HEK293 TREX Human GluN1a/GluN2C Stable Cell
Item | Cat# | Price |
Stable Cell Line | SNB-I-0040A | $19,800 |
Compound Test Services | CT-001 | $1,850 per 384w plate (Up To 16 cpds Dose) |
Product Description
The N-methyl-D-aspartate receptor (NMDA receptor or NMDAR) is a subtype of ionotropic glutamate receptor that plays a critical role in synaptic transmission, plasticity, and excitatory signaling in the central nervous system. It functions as a ligand-gated and voltage-dependent cation channel permeable to calcium, sodium, and potassium ions. Activation of NMDARs requires both glutamate binding and co-agonist glycine (or D-serine), as well as relief from magnesium ion block through membrane depolarization. Structurally, NMDA receptors are heterotetramers typically composed of GluN1 and GluN2 (A–D) subunits, which determine their functional and pharmacological properties. NMDAR-mediated calcium influx is essential for learning, memory, and long-term potentiation (LTP), but excessive activation can lead to excitotoxicity and neuronal injury, contributing to neurological disorders such as stroke, Alzheimer’s disease, and epilepsy.

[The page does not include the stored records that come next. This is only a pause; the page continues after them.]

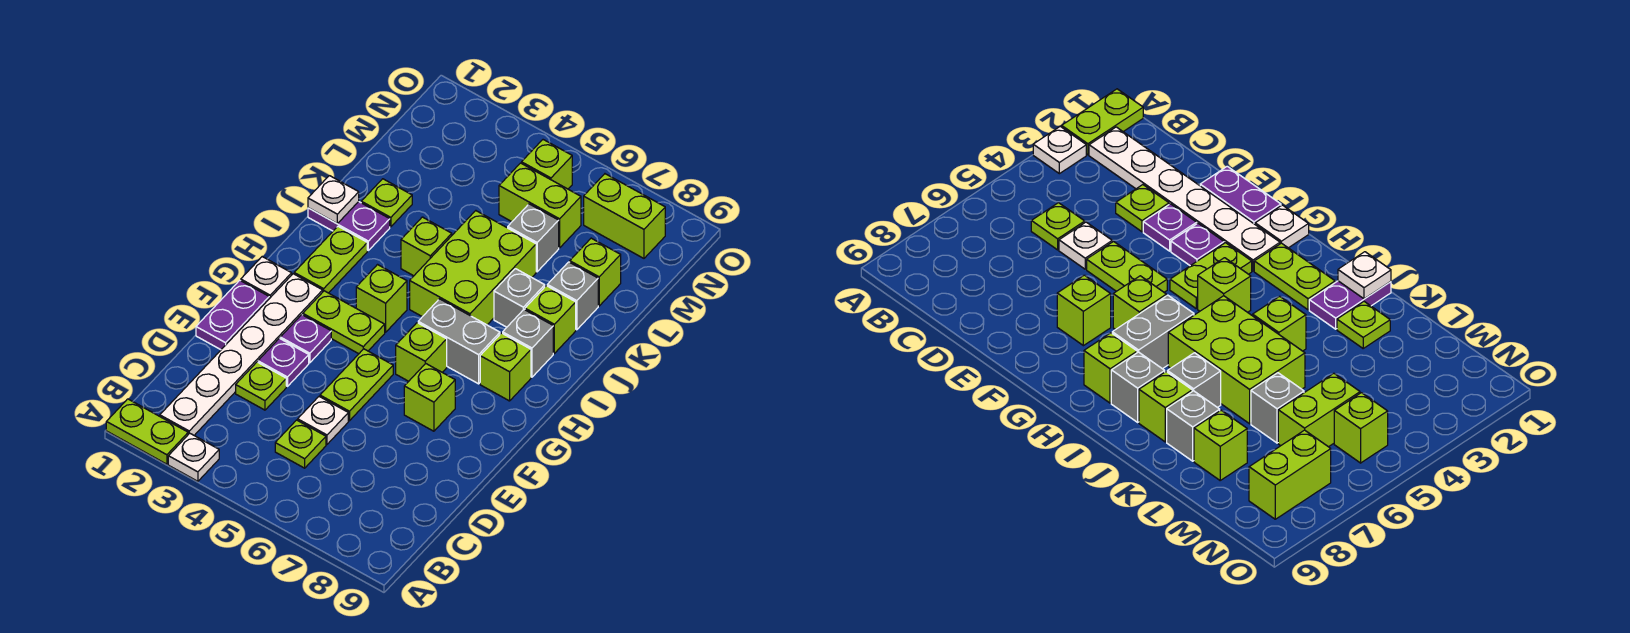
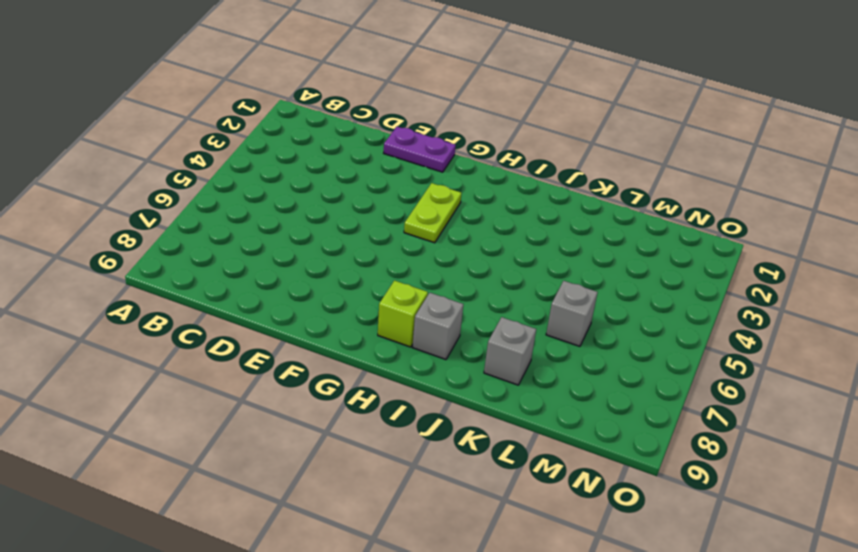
none -> lime 1x2 plate [106,399,188,464]
none -> white 1x1 plate [168,433,219,481]
none -> white 1x6 plate [160,274,323,435]
none -> lime 1x1 plate [275,420,326,468]

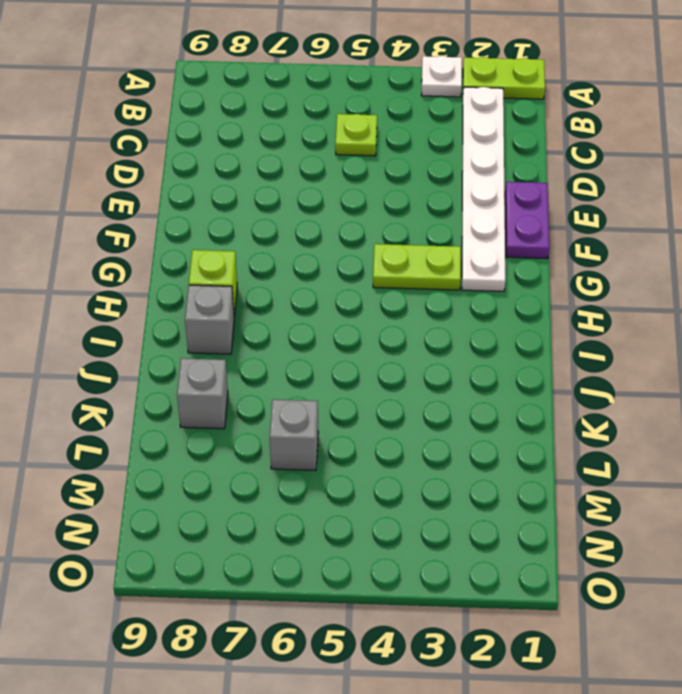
none -> lime 1x1 plate [236,362,286,410]
none -> white 1x1 plate [298,397,348,444]
none -> purple 1x1 plate [258,338,309,386]
none -> lime 1x2 plate [320,349,393,421]

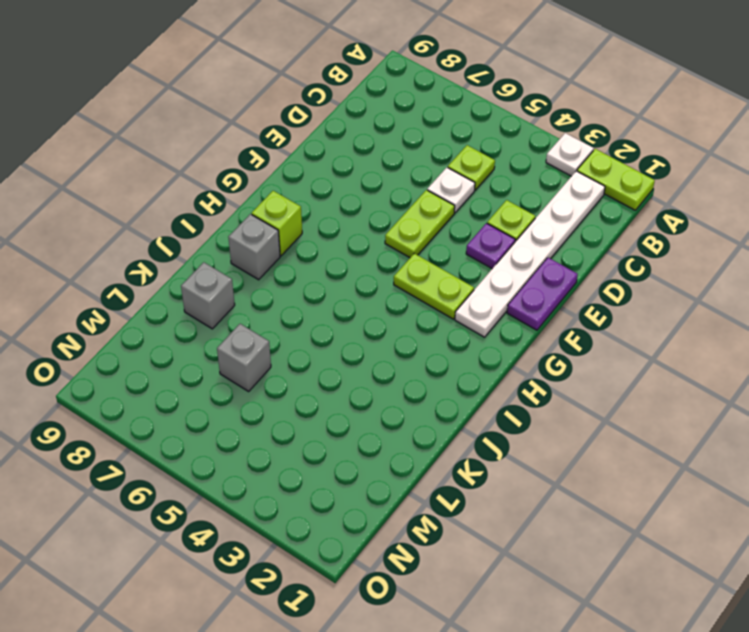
none -> purple 1x1 plate [280,315,331,363]
none -> lime 1x1 brick [404,364,455,431]
none -> white 1x1 plate [241,257,292,299]
none -> lime 1x1 brick [396,323,447,381]

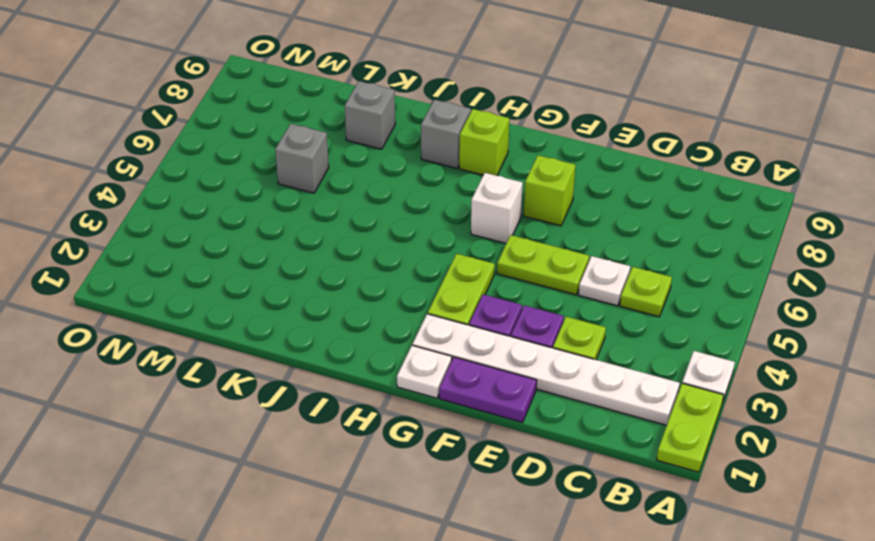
white 1x1 brick [471,173,523,243] -> lime 1x1 brick [396,323,447,381]
none -> lime 1x2 plate [294,226,367,293]
none -> lime 1x1 brick [356,265,407,332]
none -> grey 1x2 brick [418,299,500,384]
none -> lime 2x3 brick [410,211,536,325]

Screeningbio’s GluN1a/GluN2C cell line express non-tag full length human NMDA receptor GluN1a and GluN2C subunit in HEK293 cell. When induced and activated, cell line response to extracellular stimuli (e.g. Glutamate) and result in channel opening and calcium influx. Increase of intercellular calcium was detected by calcium sensitive dye.
Product Specifications
Target Type | Ion Channel |
Species | Human |
HGNC Symbol | NMDA |
Accession Number | NM_007327 (GluN1a), NM_000826 (GluN2C) |
Parental Line | HEK293 |
Lot# | See Vial |
Storage | Liquid Nitrogen |
Data
![Human GluN1a/GluN2C Blocker Assay. HEK293 TREX Human GluN1a/GluN2C cells were seeded in 384-well plate and incubated at 30oC in 5% CO2 incubator for 24 hours before running the assay. The cells were treated with the reference blockers and stimulated by activator Capsaicin. The assay was run based on FLIPR Calcium assay protocol. Non-linear regression was used to plot activity changes vs. [Compound, M], and EC50 /IC50 values were determined, using GraphPad Prism software.](https://static.wixstatic.com/media/cbf7de_f73241db52a941b996781db247e67335~mv2.png/v1/fill/w_76,h_75,al_c,q_85,usm_0.66_1.00_0.01,blur_2,enc_auto/cbf7de_f73241db52a941b996781db247e67335~mv2.png)
Target Background
The N-methyl-D-aspartate receptor (NMDAR) subunit GluN2C, encoded by the GRIN2C gene, is a member of the ionotropic glutamate receptor family that plays a key role in excitatory neurotransmission and synaptic plasticity. Like other NMDARs, GluN2C forms a heterotetrameric complex typically composed of two GluN1 and two GluN2 subunits, with GluN2C conferring unique pharmacological and biophysical properties to the receptor.
Receptors containing GluN2C subunits are characterized by reduced single-channel conductance, lower calcium permeability, and weaker voltage-dependent Mg²⁺ block compared to GluN2A- or GluN2B-containing receptors. These properties allow GluN2C-containing NMDARs to remain active at relatively hyperpolarized potentials and to contribute to sustained, low-level calcium signaling. GluN2C exhibits high affinity for glutamate and glycine, slower deactivation kinetics, and reduced desensitization, supporting its role in modulating tonic excitatory transmission.
GluN2C expression is enriched in the cerebellum, thalamus, and olfactory bulb, where it contributes to fine-tuning neuronal excitability and information processing. In the cerebellum, it is highly expressed in granule cells, influencing motor coordination and learning. In the thalamus, GluN2C participates in regulating relay neuron activity and sensory signal gating. Dysregulation of GluN2C function or expression has been implicated in various neurological and psychiatric disorders, including schizophrenia, ataxia, and cognitive dysfunction.
Pharmacologically, GluN2C-selective modulators are of increasing interest as therapeutic tools for targeting specific NMDAR subpopulations without broad excitotoxicity associated with pan-NMDAR blockade.